◆ Your goal ◆
Can you return, word for word, the passage of the article on the cost of counting the world's animals between "This price tag" and "identifying new species.", inclusive?

(Text provided Opens)

Animal_diversity
We’ve written about counting all of Earth’s species, and now, phenomenally, two Brazilian researchers have put a cost down for part of that count—a cool $263 billion to simply count all the animals in the world.

That may sound like a lot, but according to their letter in Trends in Ecology and Evolution, there is a lot of work to be done just in the animal kingdom, “only ∼1.4 million of the total 6.8 million species estimated are currently known.”

According to Ed Yong, writing in The Great Beyond blog on Nature, the researchers know their stuff:


…the duo calculated the average cost of training, funding and equipping people in the field. This might seem like an unrepresentative sample, but Brazil contains 10% of the world’s animal species and the country’s taxonomists are among the world’s most prolific. Their salaries also come close to the global average for professors.


The authors stress that while the ultimate goal of counting species is to understand biodiversity for conservation efforts, there is more at stake: science and scientists.

… some crucial future actions should be considered for cataloguing biodiversity other than those related purely to funding for conservation and sustainable use of living organisms. The most essential action now would be a concerted effort to raise the image of taxonomy from being seen merely as an ‘old’ and ‘simple’ task of biologists that is unfashionable and horribly constricted to low-impact-factor journals to being viewed instead as a fundamental, indispensable, and vibrant branch of the life sciences.


This price tag could fall if research continues at the current pace. There are new technologies in place, such as digitizing scientific literature for easy online access and social networking, that may increase the efficiency of describing new species. The Barcode for Life project is another example of a new technology which enables scientists to compare species genetically to aid in identifying new species.

(Text provided Closes)
(Source information Opens)

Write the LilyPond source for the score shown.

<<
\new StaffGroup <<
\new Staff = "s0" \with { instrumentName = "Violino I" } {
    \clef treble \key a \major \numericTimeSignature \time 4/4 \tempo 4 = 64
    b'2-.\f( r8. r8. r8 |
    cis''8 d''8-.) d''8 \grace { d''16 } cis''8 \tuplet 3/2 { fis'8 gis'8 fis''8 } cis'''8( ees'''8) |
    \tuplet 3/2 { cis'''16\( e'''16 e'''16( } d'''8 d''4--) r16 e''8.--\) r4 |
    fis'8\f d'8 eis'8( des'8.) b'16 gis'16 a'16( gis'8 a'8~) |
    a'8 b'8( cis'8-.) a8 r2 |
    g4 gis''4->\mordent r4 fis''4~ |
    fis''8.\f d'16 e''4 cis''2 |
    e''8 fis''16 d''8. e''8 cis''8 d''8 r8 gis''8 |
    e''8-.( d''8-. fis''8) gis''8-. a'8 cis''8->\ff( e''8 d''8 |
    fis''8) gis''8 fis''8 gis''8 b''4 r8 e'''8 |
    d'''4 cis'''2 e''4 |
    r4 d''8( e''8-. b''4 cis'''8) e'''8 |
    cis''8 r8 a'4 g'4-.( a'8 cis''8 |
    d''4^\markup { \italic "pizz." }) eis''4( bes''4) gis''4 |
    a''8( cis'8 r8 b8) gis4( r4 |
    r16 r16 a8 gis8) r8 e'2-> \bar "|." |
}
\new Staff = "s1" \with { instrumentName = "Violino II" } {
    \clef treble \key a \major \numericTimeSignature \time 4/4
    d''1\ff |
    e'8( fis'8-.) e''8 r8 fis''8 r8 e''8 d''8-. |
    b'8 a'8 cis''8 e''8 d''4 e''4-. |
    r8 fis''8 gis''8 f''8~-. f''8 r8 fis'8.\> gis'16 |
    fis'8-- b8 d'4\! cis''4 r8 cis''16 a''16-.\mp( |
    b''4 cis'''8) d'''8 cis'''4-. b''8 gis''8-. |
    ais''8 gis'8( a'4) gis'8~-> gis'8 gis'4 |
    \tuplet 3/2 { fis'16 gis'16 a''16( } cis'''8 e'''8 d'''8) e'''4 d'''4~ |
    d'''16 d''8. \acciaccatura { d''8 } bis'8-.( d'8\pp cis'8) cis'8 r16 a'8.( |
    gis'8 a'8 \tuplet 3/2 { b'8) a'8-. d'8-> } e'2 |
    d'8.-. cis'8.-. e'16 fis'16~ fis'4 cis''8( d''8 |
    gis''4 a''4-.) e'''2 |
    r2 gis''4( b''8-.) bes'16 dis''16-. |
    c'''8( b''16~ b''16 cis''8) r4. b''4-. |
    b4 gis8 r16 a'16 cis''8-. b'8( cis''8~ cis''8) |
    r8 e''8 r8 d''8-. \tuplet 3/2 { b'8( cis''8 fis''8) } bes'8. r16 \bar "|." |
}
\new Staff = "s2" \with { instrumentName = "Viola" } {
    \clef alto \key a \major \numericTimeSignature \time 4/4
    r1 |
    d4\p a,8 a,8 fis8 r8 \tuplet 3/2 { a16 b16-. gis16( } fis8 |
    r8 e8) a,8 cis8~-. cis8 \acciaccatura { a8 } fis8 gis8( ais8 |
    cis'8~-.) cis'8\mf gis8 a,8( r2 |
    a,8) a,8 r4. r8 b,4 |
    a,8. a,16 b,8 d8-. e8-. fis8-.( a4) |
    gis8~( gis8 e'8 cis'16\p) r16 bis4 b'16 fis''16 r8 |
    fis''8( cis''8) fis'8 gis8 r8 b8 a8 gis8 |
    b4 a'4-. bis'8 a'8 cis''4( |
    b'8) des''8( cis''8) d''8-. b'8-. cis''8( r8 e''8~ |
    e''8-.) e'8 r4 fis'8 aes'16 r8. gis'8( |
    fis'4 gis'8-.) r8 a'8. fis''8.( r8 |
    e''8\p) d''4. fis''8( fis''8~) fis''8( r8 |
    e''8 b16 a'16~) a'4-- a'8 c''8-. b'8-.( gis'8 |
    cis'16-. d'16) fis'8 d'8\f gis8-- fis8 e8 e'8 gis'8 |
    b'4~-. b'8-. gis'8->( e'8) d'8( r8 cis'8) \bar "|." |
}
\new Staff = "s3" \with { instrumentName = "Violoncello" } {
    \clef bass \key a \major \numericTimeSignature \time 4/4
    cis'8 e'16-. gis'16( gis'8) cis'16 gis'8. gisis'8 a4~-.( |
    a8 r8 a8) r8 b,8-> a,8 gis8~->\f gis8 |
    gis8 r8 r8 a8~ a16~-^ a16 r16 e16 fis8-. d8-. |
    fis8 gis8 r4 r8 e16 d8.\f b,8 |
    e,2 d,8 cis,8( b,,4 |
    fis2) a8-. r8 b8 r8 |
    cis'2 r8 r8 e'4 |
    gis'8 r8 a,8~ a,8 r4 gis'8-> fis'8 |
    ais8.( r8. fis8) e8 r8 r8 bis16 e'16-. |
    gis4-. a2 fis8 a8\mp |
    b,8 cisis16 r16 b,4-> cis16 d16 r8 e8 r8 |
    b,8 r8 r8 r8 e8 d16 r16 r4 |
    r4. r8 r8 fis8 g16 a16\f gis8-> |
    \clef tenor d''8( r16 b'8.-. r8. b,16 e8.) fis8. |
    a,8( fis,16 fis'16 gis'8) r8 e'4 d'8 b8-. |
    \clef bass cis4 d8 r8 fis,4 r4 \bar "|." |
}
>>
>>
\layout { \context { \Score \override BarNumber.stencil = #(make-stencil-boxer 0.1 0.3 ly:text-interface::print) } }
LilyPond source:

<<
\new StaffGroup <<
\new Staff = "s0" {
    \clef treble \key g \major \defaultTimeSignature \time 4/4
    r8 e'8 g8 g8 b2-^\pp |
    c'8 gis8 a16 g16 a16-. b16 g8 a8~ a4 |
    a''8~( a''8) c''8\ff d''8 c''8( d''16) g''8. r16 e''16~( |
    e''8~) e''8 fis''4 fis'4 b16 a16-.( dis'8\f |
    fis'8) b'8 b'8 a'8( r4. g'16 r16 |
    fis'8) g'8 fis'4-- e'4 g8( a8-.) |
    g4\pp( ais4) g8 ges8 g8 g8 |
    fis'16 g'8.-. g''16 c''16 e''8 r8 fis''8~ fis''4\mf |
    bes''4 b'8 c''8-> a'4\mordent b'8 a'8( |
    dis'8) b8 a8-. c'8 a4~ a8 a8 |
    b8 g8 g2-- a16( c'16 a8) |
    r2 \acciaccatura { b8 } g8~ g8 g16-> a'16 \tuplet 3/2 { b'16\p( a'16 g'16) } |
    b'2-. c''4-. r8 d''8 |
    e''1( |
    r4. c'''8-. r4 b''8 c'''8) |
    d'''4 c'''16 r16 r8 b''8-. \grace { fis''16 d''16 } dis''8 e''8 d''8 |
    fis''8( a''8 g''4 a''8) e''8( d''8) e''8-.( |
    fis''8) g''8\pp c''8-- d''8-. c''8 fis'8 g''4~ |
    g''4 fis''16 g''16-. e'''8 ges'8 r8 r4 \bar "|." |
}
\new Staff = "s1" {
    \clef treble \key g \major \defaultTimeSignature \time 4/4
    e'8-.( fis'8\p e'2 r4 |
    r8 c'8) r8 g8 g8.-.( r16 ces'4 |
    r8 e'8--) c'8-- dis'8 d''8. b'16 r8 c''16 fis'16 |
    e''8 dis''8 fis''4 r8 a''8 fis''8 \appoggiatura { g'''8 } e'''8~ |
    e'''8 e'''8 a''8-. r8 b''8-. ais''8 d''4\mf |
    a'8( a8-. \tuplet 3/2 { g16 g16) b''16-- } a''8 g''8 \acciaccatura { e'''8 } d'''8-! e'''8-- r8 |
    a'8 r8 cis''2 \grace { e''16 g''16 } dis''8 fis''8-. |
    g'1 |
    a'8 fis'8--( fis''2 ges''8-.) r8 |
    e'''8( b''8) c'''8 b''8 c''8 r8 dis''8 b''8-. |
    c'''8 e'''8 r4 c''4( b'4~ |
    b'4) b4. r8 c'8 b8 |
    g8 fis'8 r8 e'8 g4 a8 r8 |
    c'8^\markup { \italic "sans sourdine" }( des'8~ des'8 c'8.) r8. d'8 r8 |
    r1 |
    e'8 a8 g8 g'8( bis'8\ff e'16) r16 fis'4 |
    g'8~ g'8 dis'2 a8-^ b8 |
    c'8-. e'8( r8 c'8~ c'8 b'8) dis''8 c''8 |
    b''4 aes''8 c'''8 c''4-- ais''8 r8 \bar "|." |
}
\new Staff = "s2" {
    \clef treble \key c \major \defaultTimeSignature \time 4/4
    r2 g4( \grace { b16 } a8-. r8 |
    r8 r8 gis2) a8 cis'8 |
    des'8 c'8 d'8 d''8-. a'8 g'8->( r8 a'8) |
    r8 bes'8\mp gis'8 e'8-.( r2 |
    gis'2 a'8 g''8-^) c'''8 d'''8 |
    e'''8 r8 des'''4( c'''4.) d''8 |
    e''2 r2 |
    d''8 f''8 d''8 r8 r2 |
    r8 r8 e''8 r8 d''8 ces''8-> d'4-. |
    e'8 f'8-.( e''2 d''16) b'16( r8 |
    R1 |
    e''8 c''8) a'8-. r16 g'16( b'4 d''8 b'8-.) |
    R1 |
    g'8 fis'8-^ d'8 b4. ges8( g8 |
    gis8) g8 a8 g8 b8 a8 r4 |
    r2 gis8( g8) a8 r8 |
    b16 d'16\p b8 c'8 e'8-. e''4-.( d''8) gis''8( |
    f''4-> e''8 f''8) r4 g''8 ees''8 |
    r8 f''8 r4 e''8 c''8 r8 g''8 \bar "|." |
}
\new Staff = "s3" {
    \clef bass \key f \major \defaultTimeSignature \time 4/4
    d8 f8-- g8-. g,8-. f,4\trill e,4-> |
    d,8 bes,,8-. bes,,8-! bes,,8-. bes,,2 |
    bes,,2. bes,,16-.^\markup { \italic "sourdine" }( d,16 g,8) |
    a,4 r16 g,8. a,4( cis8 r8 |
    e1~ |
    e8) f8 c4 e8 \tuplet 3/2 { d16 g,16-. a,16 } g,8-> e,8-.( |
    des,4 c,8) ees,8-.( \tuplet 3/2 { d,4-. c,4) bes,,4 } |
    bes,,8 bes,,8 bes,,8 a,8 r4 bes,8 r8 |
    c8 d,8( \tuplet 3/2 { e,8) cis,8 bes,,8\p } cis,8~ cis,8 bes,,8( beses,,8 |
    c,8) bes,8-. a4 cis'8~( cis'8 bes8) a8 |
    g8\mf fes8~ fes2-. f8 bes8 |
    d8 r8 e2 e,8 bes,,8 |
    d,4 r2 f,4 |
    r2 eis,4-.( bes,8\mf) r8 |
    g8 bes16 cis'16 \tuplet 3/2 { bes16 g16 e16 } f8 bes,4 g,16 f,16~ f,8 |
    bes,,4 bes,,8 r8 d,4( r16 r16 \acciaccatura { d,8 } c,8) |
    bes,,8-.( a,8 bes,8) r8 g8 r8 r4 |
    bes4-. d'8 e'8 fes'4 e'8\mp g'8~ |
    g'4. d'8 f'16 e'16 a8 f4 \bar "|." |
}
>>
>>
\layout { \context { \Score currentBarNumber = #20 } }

(Source information Closes)

◆ Answer box ◆
This price tag could fall if research continues at the current pace. There are new technologies in place, such as digitizing scientific literature for easy online access and social networking, that may increase the efficiency of describing new species. The Barcode for Life project is another example of a new technology which enables scientists to compare species genetically to aid in identifying new species.